Meet our July Student of the Month, Ram!
Who doesn’t love a calm, kind, consistent and joyful human? Ram’s story is such a beautiful testimony of having been fortunate to be introduced to yoga at an early age. Like most things in life that are good for us, we can drift away only to be brought back to what was taught to us when we were young. Enjoy this sweet testimony..
“I was first introduced to yoga at the age of 12 by my grandfather, who lived a very active and healthy life well into his 90s. That alone should have been enough evidence for me. But like many wise teenagers, I reviewed the facts carefully and then ignored them completely.
He taught me yoga. At that age, I thought the asanas were not too hard. The real challenge, I later discovered, was not touching my toes. It was touching my schedule consistently. As I like to say now, “The hardest yoga pose is not headstand. It is showing up regularly.”
Life moved on. On August 11, 1997, I came to the United States for my master’s degree and during my time I became fascinated by the fitness culture around me: gyms, running groups, structured workout plans, and shoes that seemed engineered by NASA. I made one of my great youthful conclusions: “Why yoga now? Yoga is something we can do when we get old.”
================
TASK SET →
a. Answer these questions from the Student of the Month profile, one line each:
(i) At what age was Ram first introduced to yoga, and by whom?
(ii) On what date did Ram come to the United States?
(iii) What does Ram now call the hardest yoga pose?
b. Rewrite the stretch of the Student of the Month profile from "Meet our July" through "this sweet testimony..", putting "moving" in place of "beautiful".
================
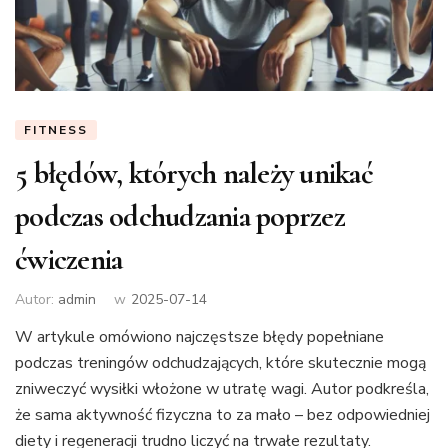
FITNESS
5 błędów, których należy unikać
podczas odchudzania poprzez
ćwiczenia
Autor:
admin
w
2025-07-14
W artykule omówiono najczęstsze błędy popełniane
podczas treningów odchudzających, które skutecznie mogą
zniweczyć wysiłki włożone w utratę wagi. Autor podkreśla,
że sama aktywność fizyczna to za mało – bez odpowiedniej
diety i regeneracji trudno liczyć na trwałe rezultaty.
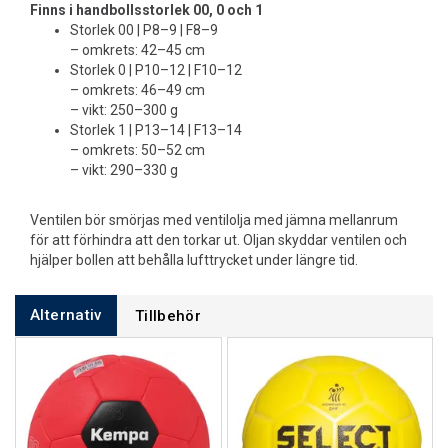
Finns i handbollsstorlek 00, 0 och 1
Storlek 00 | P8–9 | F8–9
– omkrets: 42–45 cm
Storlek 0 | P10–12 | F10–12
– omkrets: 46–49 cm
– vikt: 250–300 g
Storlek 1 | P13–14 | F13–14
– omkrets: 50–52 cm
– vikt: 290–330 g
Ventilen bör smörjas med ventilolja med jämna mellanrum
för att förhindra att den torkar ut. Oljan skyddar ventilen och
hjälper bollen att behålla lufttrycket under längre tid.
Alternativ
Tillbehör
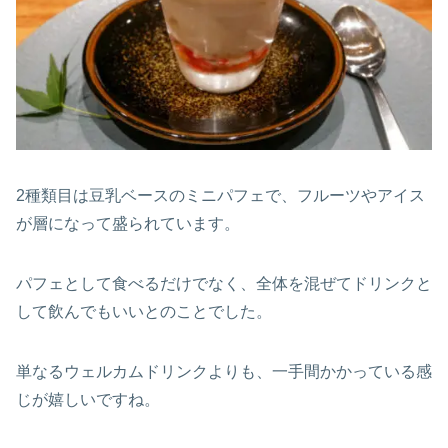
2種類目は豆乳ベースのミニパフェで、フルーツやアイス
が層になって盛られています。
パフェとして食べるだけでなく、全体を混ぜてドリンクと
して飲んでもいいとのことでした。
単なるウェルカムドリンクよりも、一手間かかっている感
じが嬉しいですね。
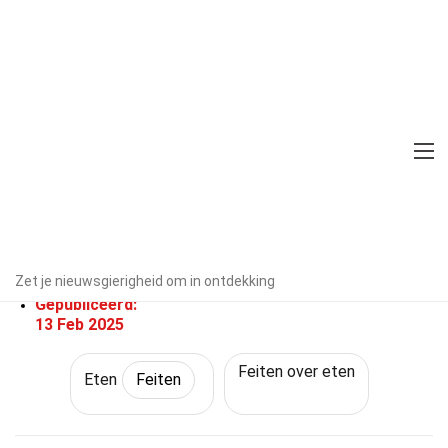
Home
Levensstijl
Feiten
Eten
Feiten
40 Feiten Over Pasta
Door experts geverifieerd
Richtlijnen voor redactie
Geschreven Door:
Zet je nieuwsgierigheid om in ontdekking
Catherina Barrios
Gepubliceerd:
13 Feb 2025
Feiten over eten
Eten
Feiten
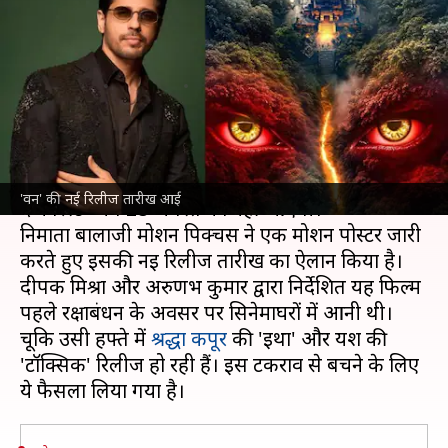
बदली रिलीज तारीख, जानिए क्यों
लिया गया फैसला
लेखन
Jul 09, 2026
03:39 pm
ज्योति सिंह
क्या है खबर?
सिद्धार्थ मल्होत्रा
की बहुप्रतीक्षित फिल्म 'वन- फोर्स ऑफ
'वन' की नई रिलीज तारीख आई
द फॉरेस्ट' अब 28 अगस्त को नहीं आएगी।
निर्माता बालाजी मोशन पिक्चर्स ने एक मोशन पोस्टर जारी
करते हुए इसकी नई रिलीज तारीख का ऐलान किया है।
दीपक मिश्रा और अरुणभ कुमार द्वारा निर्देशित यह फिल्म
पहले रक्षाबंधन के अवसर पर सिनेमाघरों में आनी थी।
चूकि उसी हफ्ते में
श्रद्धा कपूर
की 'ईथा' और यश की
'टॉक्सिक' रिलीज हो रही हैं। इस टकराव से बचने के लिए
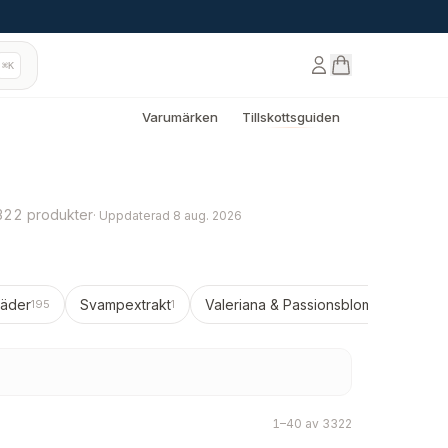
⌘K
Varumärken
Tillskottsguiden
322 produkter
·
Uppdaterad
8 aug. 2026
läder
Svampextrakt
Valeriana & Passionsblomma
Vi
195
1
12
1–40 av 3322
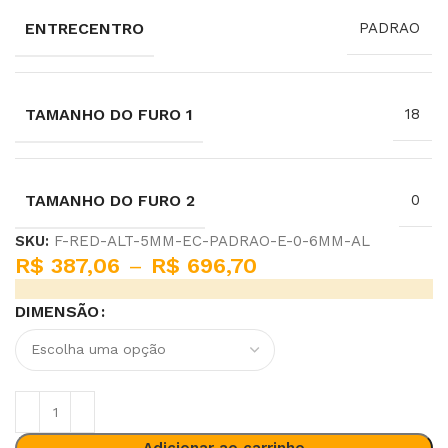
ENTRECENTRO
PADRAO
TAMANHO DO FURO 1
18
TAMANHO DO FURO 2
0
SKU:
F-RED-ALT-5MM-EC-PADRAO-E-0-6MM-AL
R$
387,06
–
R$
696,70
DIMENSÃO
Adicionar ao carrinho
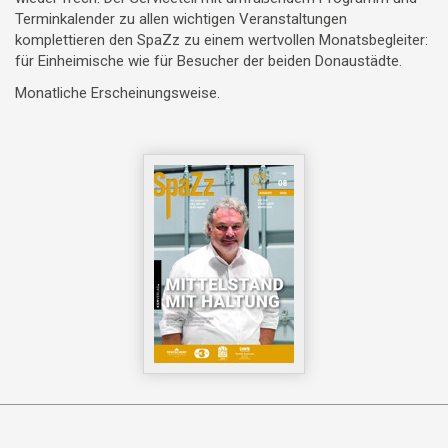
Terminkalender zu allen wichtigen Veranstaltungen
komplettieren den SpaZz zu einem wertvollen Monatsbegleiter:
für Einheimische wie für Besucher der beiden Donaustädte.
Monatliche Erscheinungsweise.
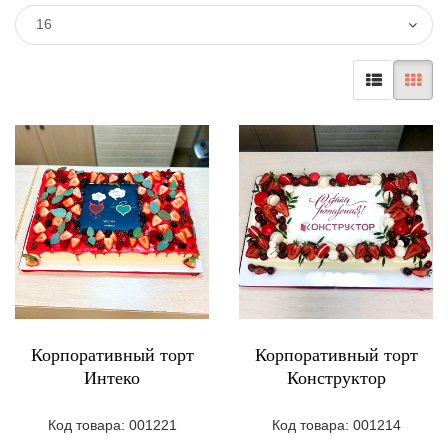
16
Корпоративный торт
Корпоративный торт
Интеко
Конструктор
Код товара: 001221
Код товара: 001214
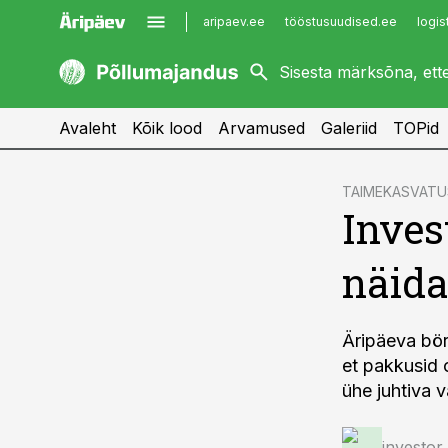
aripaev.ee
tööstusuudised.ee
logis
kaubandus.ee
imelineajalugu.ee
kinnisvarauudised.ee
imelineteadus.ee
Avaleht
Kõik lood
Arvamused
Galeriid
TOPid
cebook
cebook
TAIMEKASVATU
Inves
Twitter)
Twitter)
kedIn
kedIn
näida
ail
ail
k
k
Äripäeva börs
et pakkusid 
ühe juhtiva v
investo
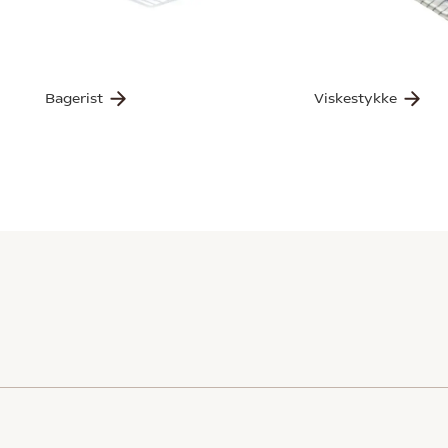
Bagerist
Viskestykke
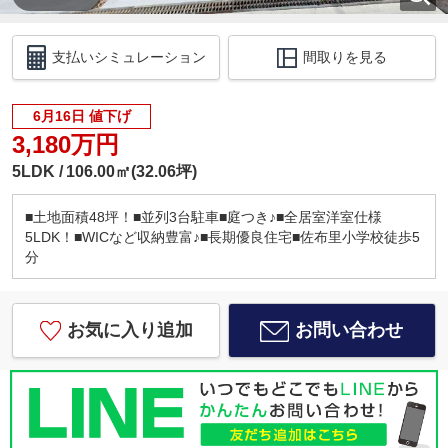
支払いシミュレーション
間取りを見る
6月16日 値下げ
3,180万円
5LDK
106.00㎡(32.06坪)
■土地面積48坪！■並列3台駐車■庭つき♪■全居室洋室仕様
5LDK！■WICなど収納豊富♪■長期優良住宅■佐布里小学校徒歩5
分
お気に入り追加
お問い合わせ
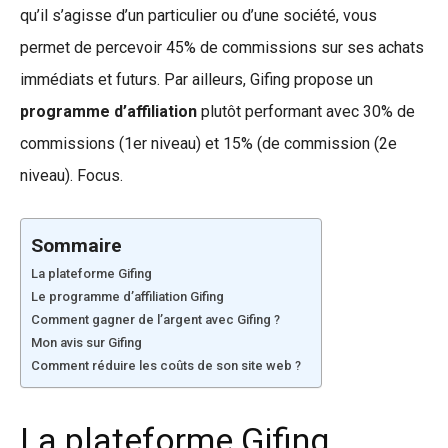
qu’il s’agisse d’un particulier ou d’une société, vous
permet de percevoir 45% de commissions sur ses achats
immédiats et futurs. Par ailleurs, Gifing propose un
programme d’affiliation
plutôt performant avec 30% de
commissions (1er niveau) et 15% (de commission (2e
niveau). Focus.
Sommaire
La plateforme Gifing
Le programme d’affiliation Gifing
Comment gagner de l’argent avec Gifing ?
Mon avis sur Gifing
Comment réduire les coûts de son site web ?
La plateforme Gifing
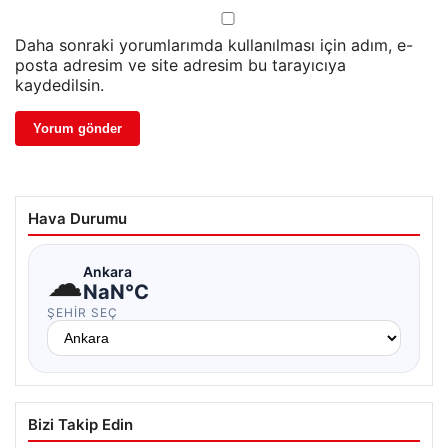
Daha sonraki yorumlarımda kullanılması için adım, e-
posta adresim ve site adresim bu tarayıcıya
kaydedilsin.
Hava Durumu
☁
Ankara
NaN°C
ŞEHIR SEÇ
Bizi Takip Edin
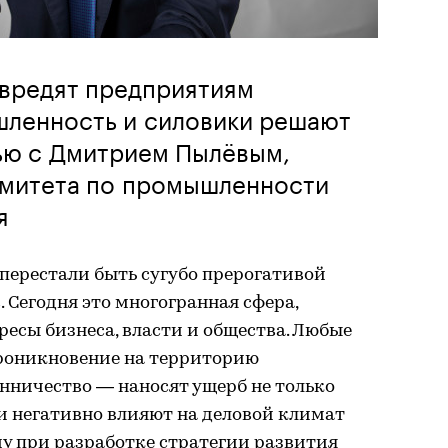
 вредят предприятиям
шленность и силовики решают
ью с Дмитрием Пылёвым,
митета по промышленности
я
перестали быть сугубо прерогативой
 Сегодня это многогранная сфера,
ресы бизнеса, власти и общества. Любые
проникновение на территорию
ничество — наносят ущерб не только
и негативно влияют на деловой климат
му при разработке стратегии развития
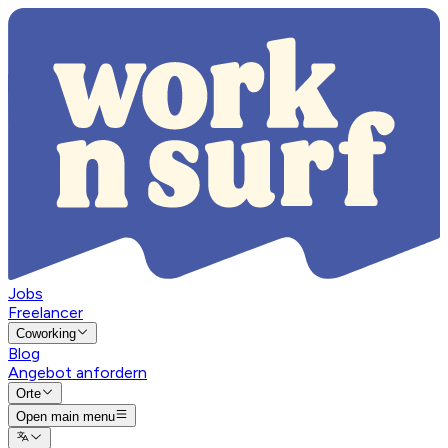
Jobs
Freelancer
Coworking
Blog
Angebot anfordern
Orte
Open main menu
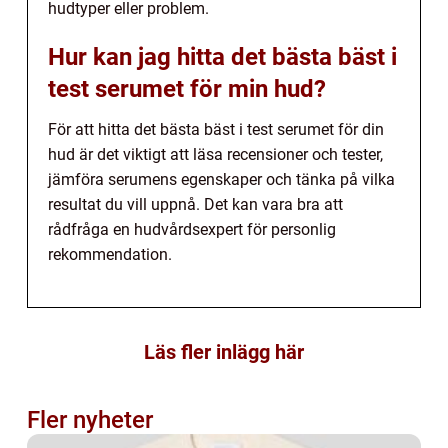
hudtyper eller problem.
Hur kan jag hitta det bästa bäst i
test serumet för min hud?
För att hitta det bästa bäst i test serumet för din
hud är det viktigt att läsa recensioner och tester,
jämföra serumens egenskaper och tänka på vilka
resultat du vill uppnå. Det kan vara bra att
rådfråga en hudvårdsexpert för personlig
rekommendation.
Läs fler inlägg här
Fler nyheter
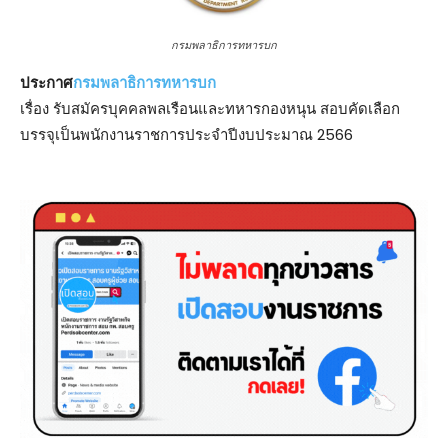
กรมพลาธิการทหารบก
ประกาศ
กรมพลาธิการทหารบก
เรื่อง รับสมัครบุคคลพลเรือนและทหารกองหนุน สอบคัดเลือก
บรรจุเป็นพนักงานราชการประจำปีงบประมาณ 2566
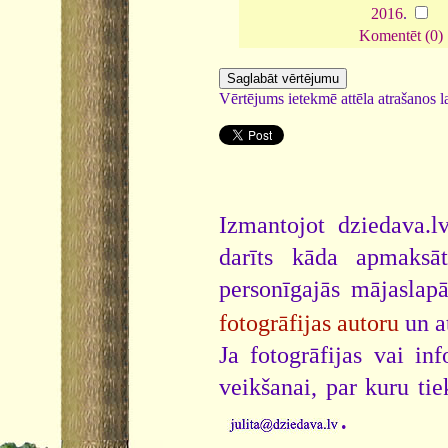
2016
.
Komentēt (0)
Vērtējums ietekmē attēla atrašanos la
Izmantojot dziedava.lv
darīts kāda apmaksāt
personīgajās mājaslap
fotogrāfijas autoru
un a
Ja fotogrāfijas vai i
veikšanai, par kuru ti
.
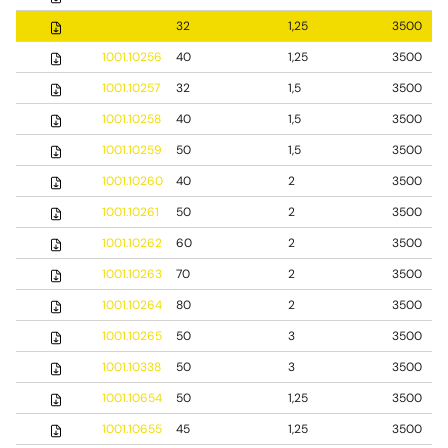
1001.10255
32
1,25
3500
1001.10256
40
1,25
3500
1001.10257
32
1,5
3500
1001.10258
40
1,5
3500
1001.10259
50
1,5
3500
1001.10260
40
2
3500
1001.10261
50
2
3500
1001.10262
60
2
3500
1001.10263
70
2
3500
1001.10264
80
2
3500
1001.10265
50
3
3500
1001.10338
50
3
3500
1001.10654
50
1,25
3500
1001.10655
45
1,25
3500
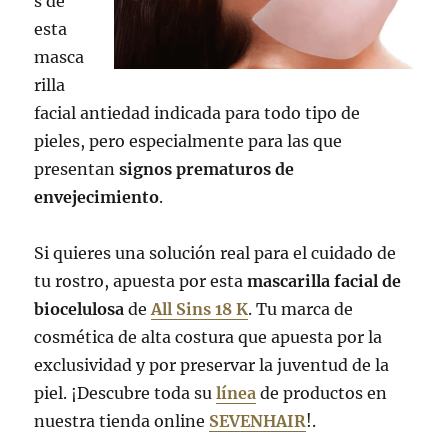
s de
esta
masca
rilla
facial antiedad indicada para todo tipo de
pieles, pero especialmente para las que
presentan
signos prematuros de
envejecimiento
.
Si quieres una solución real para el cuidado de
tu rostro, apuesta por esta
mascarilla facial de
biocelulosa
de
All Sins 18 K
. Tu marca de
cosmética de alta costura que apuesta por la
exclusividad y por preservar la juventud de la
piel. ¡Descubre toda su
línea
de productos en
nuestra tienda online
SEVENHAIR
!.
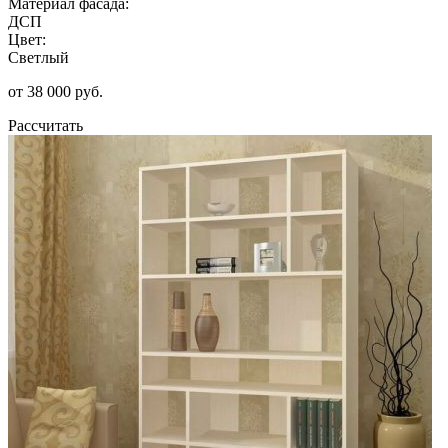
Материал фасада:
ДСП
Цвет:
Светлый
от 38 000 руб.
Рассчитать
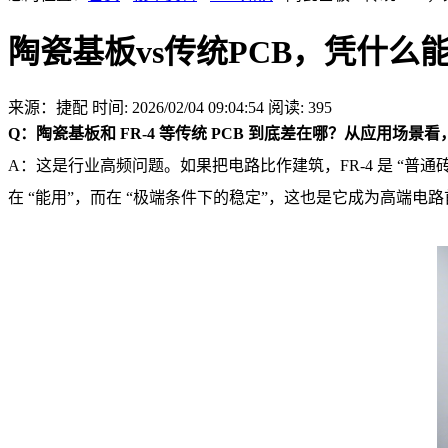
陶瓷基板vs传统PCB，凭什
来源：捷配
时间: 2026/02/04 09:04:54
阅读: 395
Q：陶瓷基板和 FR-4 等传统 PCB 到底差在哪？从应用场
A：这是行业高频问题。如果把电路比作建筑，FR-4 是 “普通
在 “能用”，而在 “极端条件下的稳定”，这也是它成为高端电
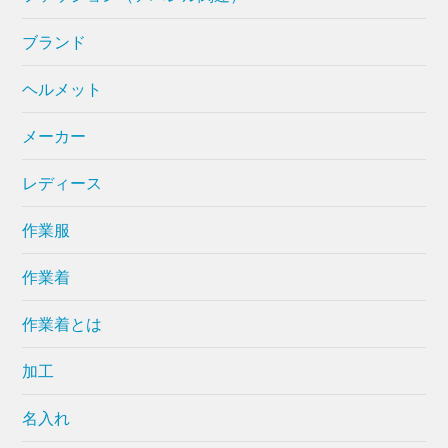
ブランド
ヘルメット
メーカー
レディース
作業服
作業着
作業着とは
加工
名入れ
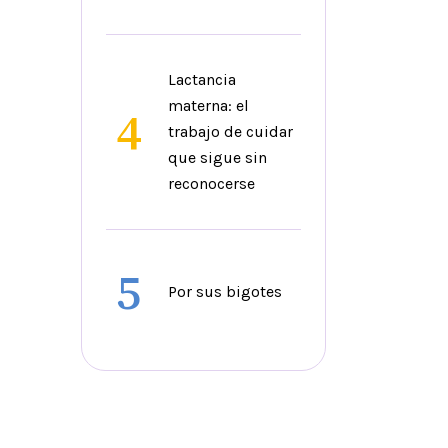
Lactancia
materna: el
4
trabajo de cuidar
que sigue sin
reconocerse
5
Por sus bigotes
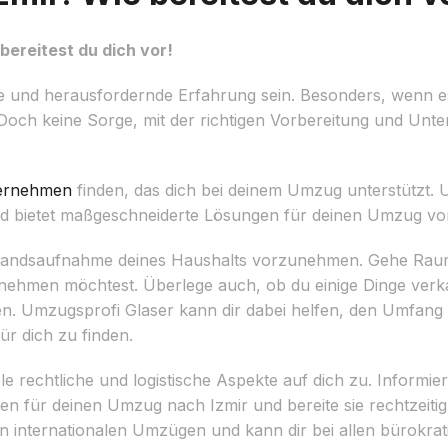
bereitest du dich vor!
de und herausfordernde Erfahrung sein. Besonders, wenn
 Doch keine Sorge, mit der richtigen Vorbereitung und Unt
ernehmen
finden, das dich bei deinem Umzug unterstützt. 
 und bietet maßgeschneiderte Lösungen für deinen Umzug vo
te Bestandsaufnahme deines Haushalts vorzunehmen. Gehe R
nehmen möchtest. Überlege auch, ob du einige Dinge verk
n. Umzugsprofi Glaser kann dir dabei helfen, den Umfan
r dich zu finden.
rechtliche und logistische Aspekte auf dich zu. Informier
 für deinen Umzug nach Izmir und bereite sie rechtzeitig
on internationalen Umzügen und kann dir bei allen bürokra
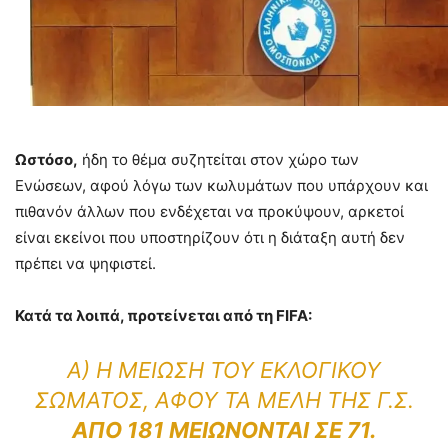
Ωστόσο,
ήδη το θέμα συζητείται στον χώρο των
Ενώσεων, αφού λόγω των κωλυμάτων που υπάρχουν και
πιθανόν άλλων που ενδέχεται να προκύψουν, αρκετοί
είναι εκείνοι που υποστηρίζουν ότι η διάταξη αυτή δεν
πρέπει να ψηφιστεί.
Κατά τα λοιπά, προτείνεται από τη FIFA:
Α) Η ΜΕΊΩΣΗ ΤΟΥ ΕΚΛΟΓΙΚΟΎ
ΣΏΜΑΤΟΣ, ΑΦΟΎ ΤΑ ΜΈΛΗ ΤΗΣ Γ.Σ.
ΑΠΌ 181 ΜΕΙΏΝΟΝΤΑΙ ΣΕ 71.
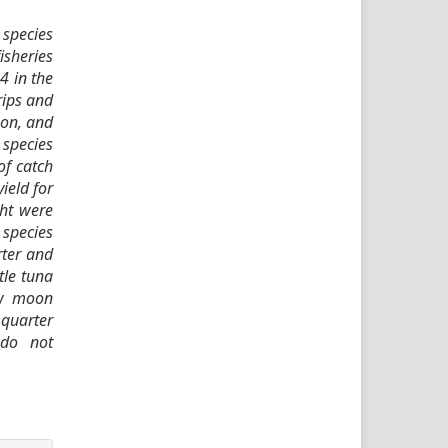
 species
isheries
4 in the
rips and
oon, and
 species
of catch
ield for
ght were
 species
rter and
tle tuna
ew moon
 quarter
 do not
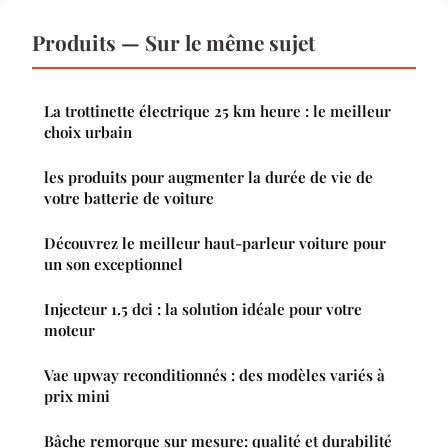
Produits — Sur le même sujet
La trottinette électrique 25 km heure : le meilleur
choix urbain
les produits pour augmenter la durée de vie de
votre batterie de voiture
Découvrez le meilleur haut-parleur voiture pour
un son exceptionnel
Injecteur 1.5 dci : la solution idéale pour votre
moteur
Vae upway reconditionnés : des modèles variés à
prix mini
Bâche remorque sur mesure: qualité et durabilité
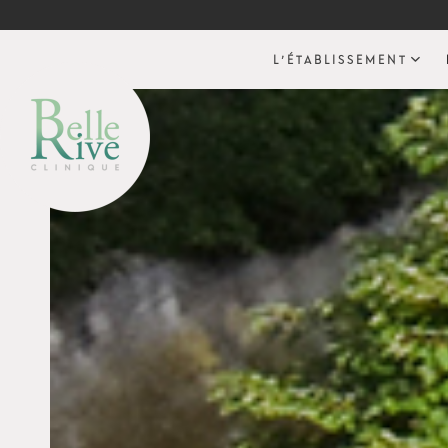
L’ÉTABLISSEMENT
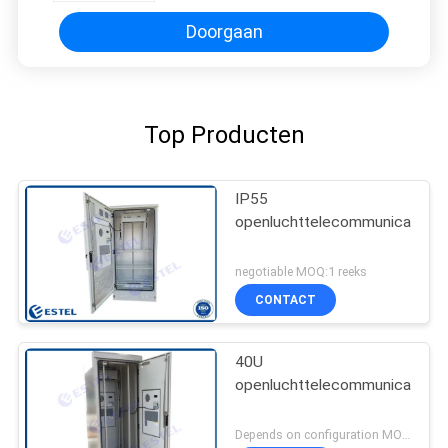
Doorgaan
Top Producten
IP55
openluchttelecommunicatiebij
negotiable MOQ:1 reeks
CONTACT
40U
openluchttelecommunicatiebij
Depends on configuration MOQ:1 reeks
================
YOUR RESPONSES →
a.
(i) At age 12, by his grandfather.
(ii) August 11, 1997.
(iii) Showing up regularly.

b.
Meet our July Student of the Month, Ram!
Who doesn’t love a calm, kind, consistent and joyful human? Ram’s story is such a moving testimony of having been fortunate to be introduced to yoga at an early age. Like most things in life that are good for us, we can drift away only to be brought back to what was taught to us when we were young. Enjoy this sweet testimony..